A television adaptation of Night of the Auk was broadcast on The Play of the Week on May 2, 1960, featuring William Shatner as Lewis Rohnen and James MacArthur as Lt. Hartman. This was the first time that Shatner played a spacecraft crew member on television. An Off-Broadway production at the Cricket Theatre opened on May 21, 1963, and lasted for three performances.

In August 2012, Outside Inside Productions presented the first New York revival of Night of the Auk at the 16th Annual New York International Fringe Festival.
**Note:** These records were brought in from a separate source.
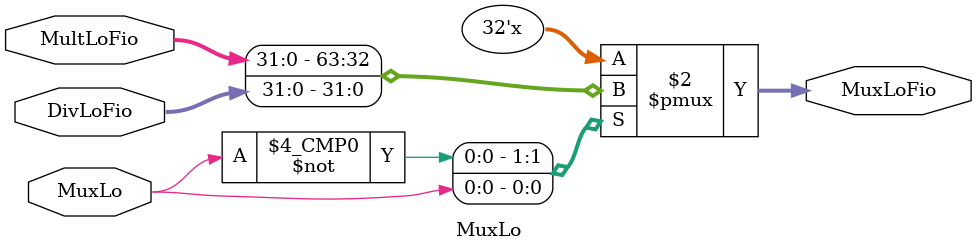
<source format=v>
module MuxLo( input wire [31:0] MultLoFio, input wire [31:0] DivLoFio, input wire [0:0] MuxLo, output reg [31:0] MuxLoFio);

always begin
		case(MuxLo)
			1'b0: 
			begin
			MuxLoFio <= MultLoFio;
			end
						
			1'b1:
			begin
			MuxLoFio <= DivLoFio;
			end
			
		endcase
	end
 
	

endmodule

</source>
Authorized by the Oboler family, this new production, directed by Adam Levi with co-direction by Kaitlyn Samuel, was a 75-minute one-act version of the original play, adapted by playwright Michael Ross Albert (who also played Lewis Rohnen). The production featured women as Hartman and Bruner, but did not change the dialogue to make the characters female.